## Texto mostrado
Por Ibsen
Martínez
El obsequio protocolar
favorito de Hugo Chávez era una réplica de la llamada “espada de Bolívar”, una
joya de oro, diamantes y rubíes, idéntica a la que el Congreso Constituyente
del Perú ofrendó a Simón Bolívar en 1826, después de Ayacucho, la batalla que
puso fin al dominio español en Suramérica.
Junto con la espada, y a
instancias del Congreso, el Ayuntamiento de Lima obsequió a Bolívar un millón
de pesos que, por entones, equivalían a un millón de dólares. La espada y el
millón de pesos condensaban la clara intención de lisonjear al jefe de un
ejército de ocupación que nadie había invitado a liberar al Perú del yugo
español.
Bolívar aceptó halagadísimo
la espada y los títulos que venían con ella, pero rehusó la plata. El
Libertador había hecho solemne promesa de que, una vez ganada la libertad del
Perú, volvería a Colombia “con mis hermanos de armas, sin tomar un grano de
arena del Perú”. Pero a comienzos de 1825, dos meses después de la derrota
definitiva del imperio español en América, Bolívar no lucía dispuesto a
marcharse.

## Ejercicios propuestos
**1)** En el texto sobre la espada de Bolívar, ¿qué intención atribuye el autor a la entrega de la espada y del millón de pesos? Responde en una o dos oraciones.
**2)** Prolonga el texto sobre la espada de Bolívar a partir de su última oración.

## Información mostrada

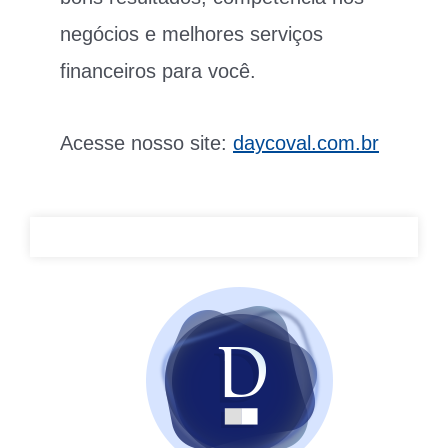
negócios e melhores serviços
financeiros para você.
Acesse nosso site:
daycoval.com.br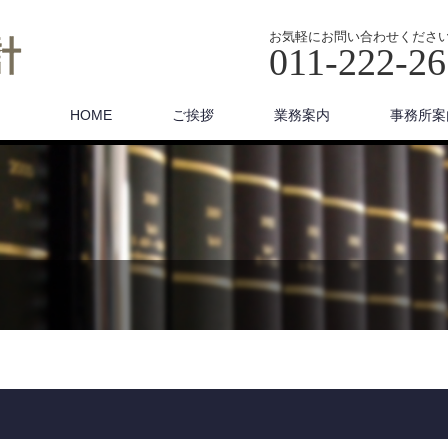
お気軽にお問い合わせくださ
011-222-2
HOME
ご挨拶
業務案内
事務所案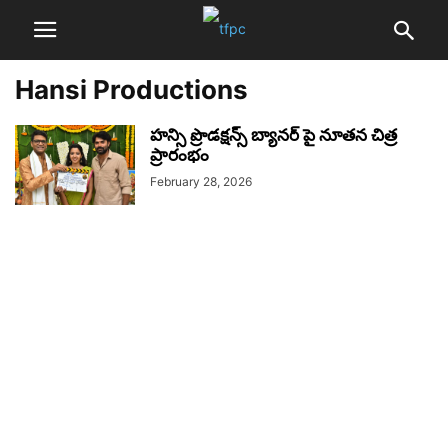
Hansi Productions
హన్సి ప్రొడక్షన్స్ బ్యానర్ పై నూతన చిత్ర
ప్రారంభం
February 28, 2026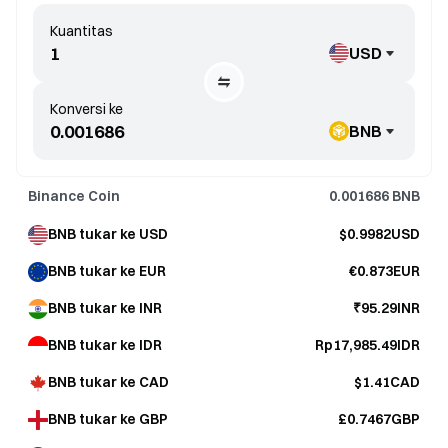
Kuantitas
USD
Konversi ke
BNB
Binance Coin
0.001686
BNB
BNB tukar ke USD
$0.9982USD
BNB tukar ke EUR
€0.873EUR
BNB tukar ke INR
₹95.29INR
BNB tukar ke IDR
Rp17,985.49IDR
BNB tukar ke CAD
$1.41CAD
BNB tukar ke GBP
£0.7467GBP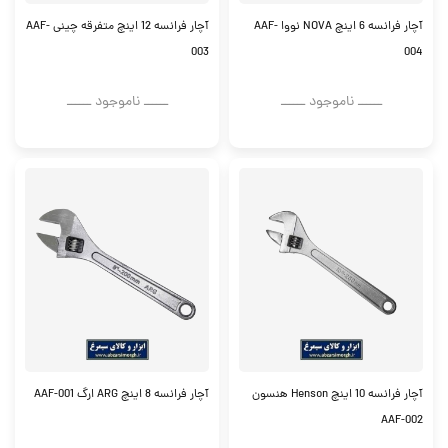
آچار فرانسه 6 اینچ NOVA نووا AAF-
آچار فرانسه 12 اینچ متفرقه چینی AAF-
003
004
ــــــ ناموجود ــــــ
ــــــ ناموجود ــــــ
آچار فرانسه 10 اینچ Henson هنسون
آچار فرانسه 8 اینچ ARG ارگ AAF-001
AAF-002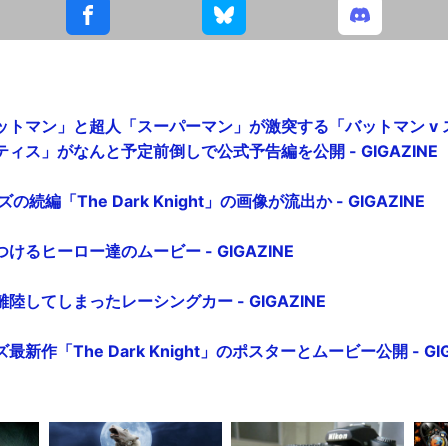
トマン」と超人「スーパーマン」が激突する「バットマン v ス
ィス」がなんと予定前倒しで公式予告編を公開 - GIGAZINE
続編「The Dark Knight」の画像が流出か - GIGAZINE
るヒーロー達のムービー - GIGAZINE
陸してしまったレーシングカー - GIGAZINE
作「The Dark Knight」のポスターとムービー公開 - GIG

## Respuestas del ejercicio
**1)** Según el texto, la espada y el millón de pesos condensaban la clara intención de lisonjear al jefe de un ejército de ocupación que nadie había invitado a liberar al Perú del yugo español.

**2)**
Los congresistas peruanos
dieron muestra de donosa obstinación y volvieron a la carga sugiriendo a
Bolívar “destinar dicho millón a obras de beneficencia a favor del dichoso
pueblo [Caracas] que le vio nacer”. Bolívar respondió, molesto: “Sea cual sea
la tenacidad del Congreso Constituyente, no habrá poder humano que me obligue a
aceptar un don que [a] mi conciencia repugna”. Los congresistas se declararon
entonces resueltos a no dejarse vencer en “la hermosa contienda” y, motu proprio,
destinaron directamente el millón “al pueblo que vio nacer” al Libertador.
Todo indica que Bolívar
consideró que una nueva repulsa de su parte podría interpretarse como
descortesía y dio las gracias. “De este rasgo de urbanidad –escribe con sorna
el escritor venezolano Ramón Díaz Sánchez – el Ayuntamiento caraqueño dedujo
tener derechos particulares sobre el millón”.
Más de veinte años después
de la muerte de Bolívar, ya en la década de 1850, un político liberal, muy
despabilado, llamado Antonio Leocadio Guzmán, se lanzó a una personal “campaña
del Sur” para recuperar para el Ayuntamiento caraqueño el dinero que Bolívar
había desdeñado en el Perú, país que, por entonces, vivía el boom del guano.
Las autoridades de Lima
hicieron ver muy cortésmente a Guzmán que el Libertador había renunciado
inequívocamente al milloncejo. Pero Guzmán guardaba tecnicismos legales bajo la
manga.
Acosado por el educador
inglés Joseph Lancaster, acreedor de la naciente Gran Colombia, y a quien se
había contratado como asesor de instrucción pública, Bolívar había ordenado
pagar los honorarios del consejero –unos 20.000 pesos– con cargo al millón del
Perú.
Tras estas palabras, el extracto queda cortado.